Stored dataset items:
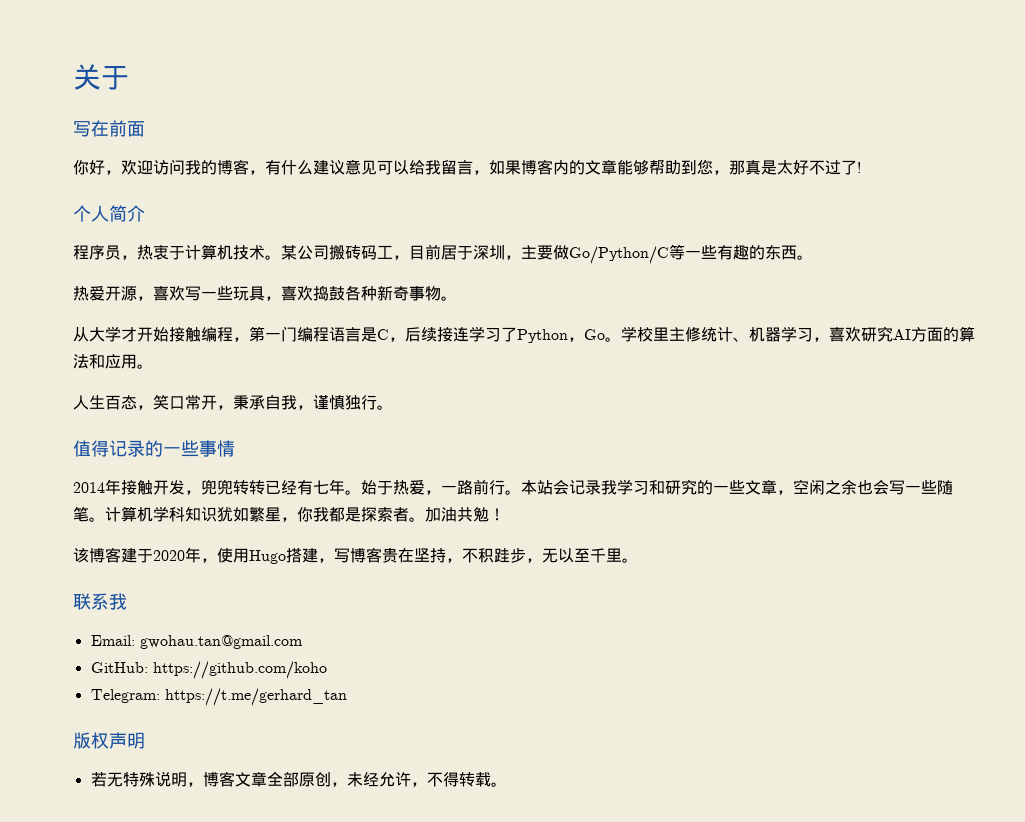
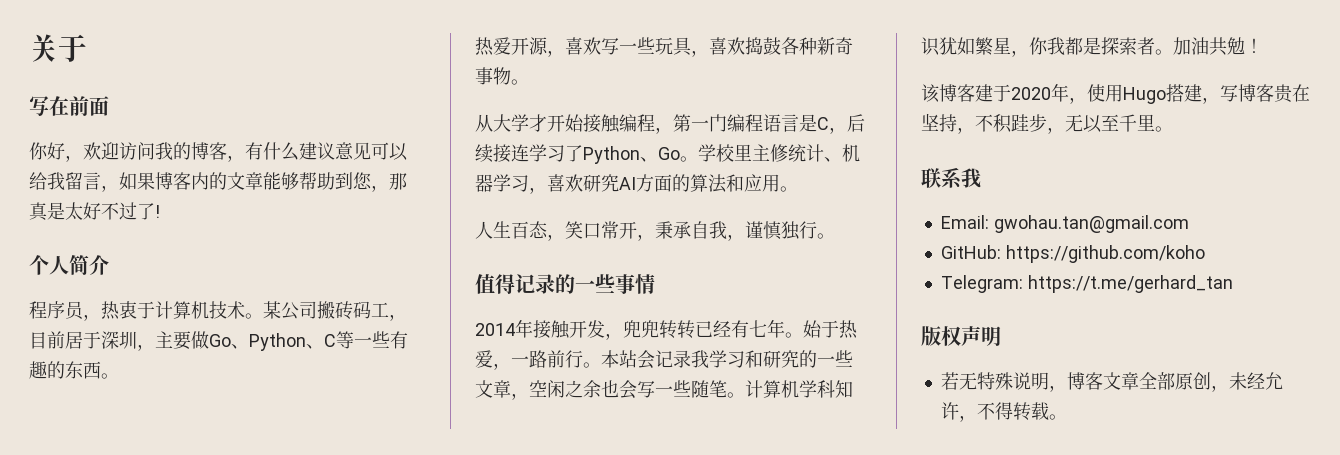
[569,246,669,264] Go/Python/C -> [209,333,336,351] Go、Python、C
[568,337,584,342] ， -> [640,157,658,162] 、

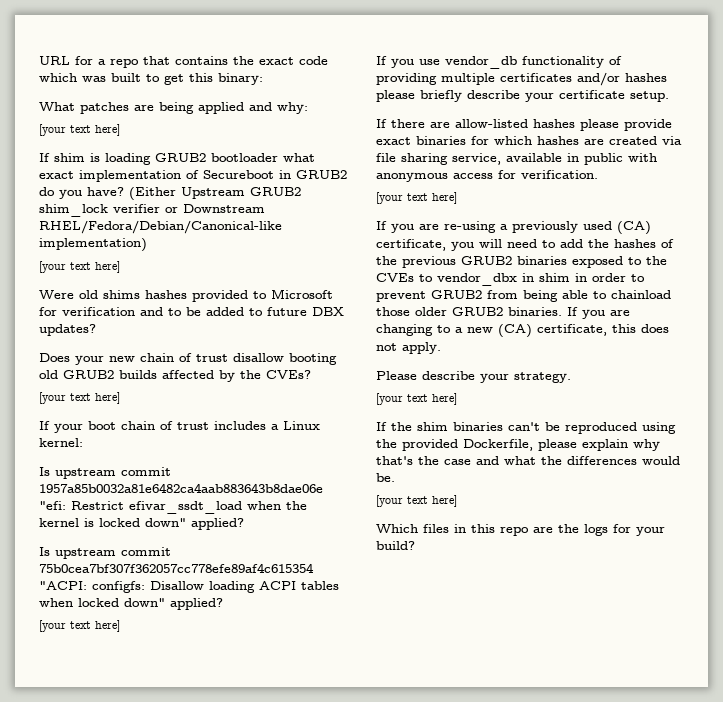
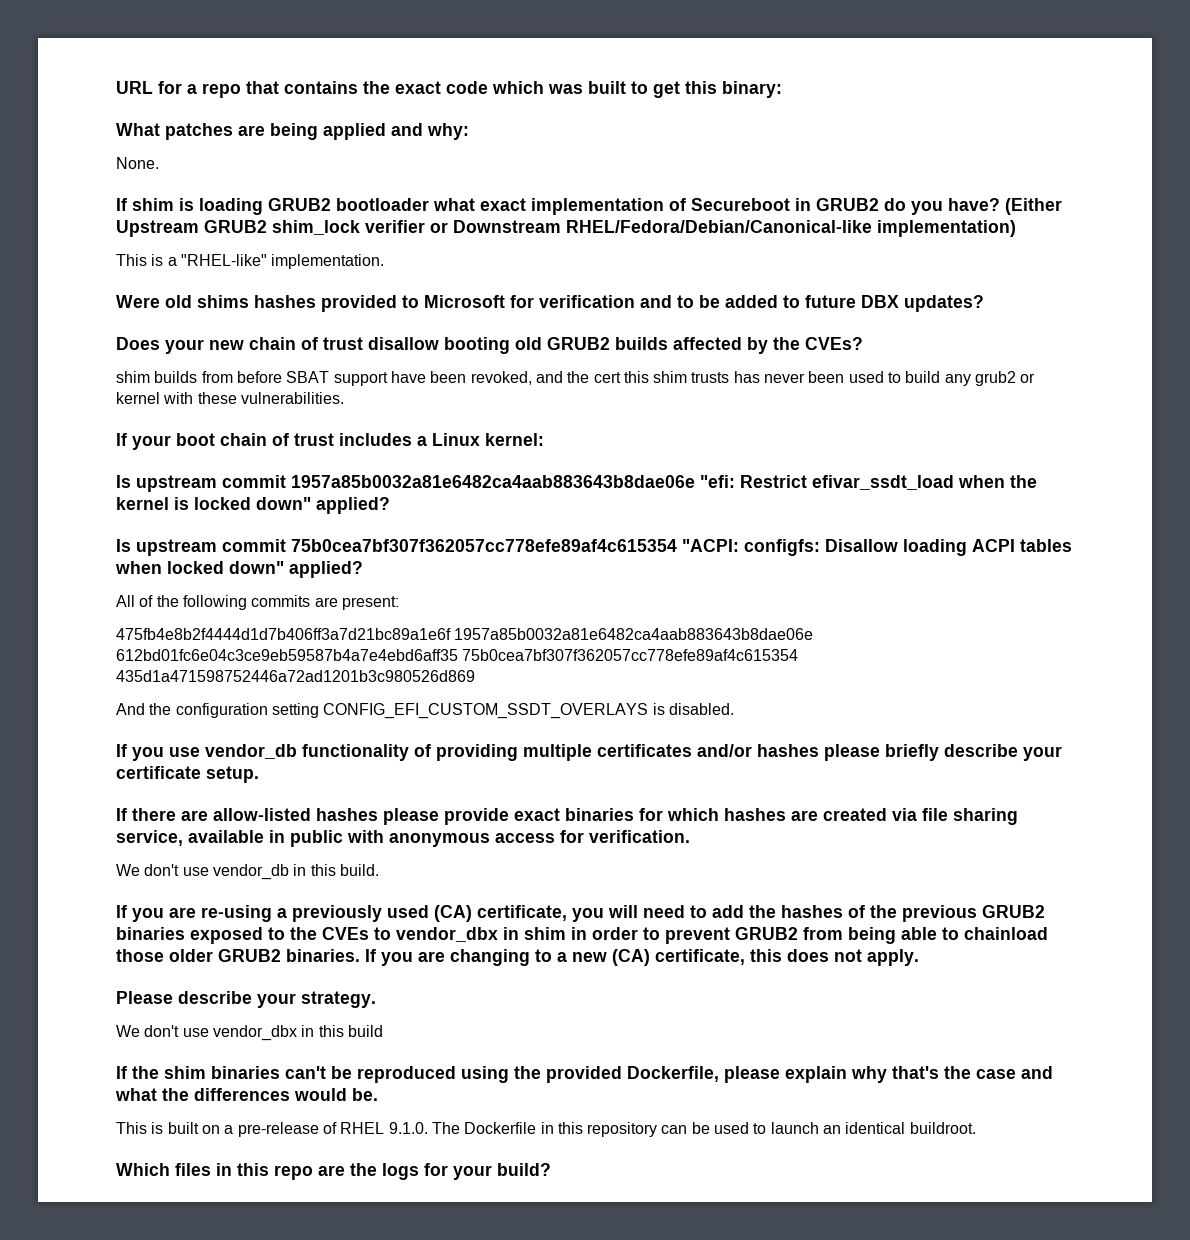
[39,124,120,136] [your text here] -> [116,157,159,169] None.
[39,261,120,273] [your text here] -> [116,254,385,269] This is a "RHEL-like" implementation.
[39,392,120,404] [your text here] -> [116,371,1036,386] [116,392,344,404] shim builds from before SBAT support have been revoked, and the cert this shim trusts has never been used to build any grub2 or kernel with these vulnerabilities.
[39,620,120,632] [your text here] -> [116,595,399,610] [116,628,814,640] [116,649,799,661] [116,670,475,682] [116,703,734,719] All of the following commits are present: // 475fb4e8b2f4444d1d7b406ff3a7d21bc89a1e6f 1957a85b0032a81e6482ca4aab883643b8dae06e 612bd01fc6e04c3ce9eb59587b4a7e4ebd6aff35 75b0cea7bf307f362057cc778efe89af4c615354 435d1a471598752446a72ad1201b3c980526d869 // And the configuration setting CONFIG_EFI_CUSTOM_SSDT_OVERLAYS is disabled.
[376,192,457,204] [your text here] -> [116,864,379,880] We don't use vendor_db in this build.
[376,393,457,405] [your text here] -> [116,1025,383,1041] We don't use vendor_dbx in this build
[376,495,457,507] [your text here] -> [116,1122,976,1137] This is built on a pre-release of RHEL 9.1.0. The Dockerfile in this repository can be used to launch an identical buildroot.

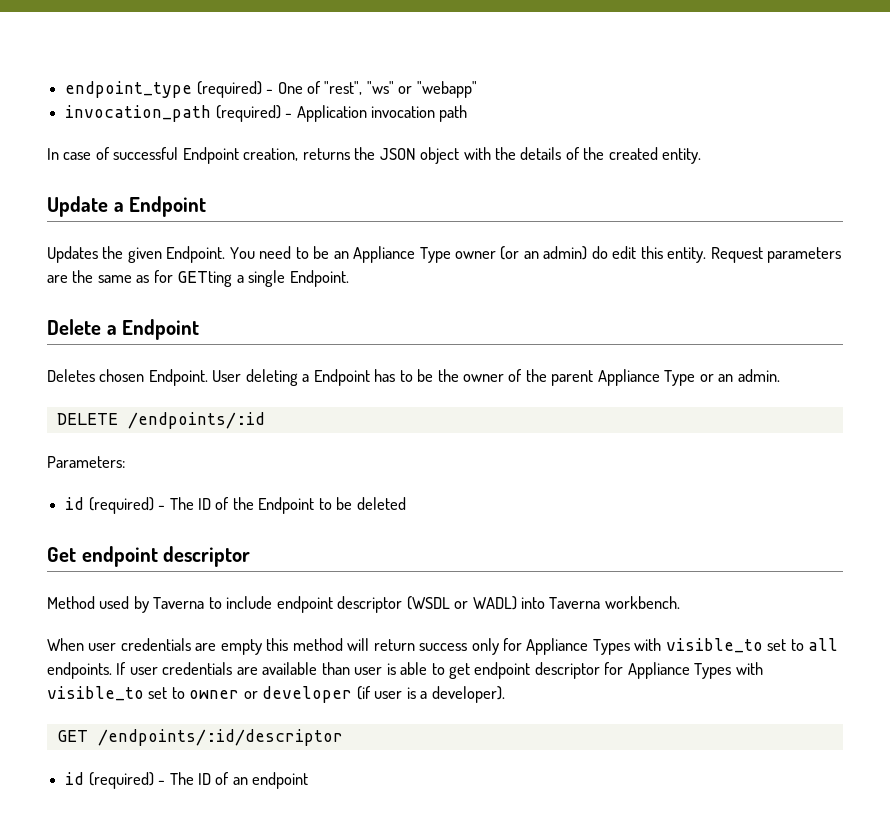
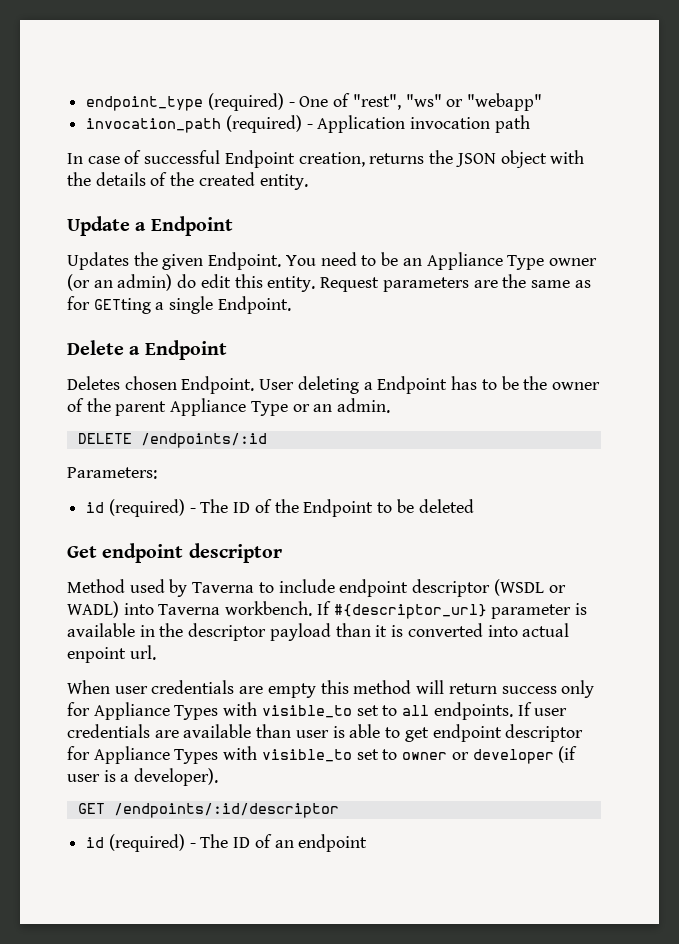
(680, 602) none -> [316,601,588,619] [67,623,570,641] [67,645,156,663] If #{descriptor_url} parameter is available in the descriptor payload than it is converted into actual enpoint url.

What this task involves: I'd like every record transcribed exactly, with no pictures carried over.

Solution:
[569,246,669,264] Go/Python/C -> [209,333,336,351] Go、Python、C
[568,337,584,342] ， -> [640,157,658,162] 、

[39,124,120,136] [your text here] -> [116,157,159,169] None.
[39,261,120,273] [your text here] -> [116,254,385,269] This is a "RHEL-like" implementation.
[39,392,120,404] [your text here] -> [116,371,1036,386] [116,392,344,404] shim builds from before SBAT support have been revoked, and the cert this shim trusts has never been used to build any grub2 or kernel with these vulnerabilities.
[39,620,120,632] [your text here] -> [116,595,399,610] [116,628,814,640] [116,649,799,661] [116,670,475,682] [116,703,734,719] All of the following commits are present: // 475fb4e8b2f4444d1d7b406ff3a7d21bc89a1e6f 1957a85b0032a81e6482ca4aab883643b8dae06e 612bd01fc6e04c3ce9eb59587b4a7e4ebd6aff35 75b0cea7bf307f362057cc778efe89af4c615354 435d1a471598752446a72ad1201b3c980526d869 // And the configuration setting CONFIG_EFI_CUSTOM_SSDT_OVERLAYS is disabled.
[376,192,457,204] [your text here] -> [116,864,379,880] We don't use vendor_db in this build.
[376,393,457,405] [your text here] -> [116,1025,383,1041] We don't use vendor_dbx in this build
[376,495,457,507] [your text here] -> [116,1122,976,1137] This is built on a pre-release of RHEL 9.1.0. The Dockerfile in this repository can be used to launch an identical buildroot.

(680, 602) none -> [316,601,588,619] [67,623,570,641] [67,645,156,663] If #{descriptor_url} parameter is available in the descriptor payload than it is converted into actual enpoint url.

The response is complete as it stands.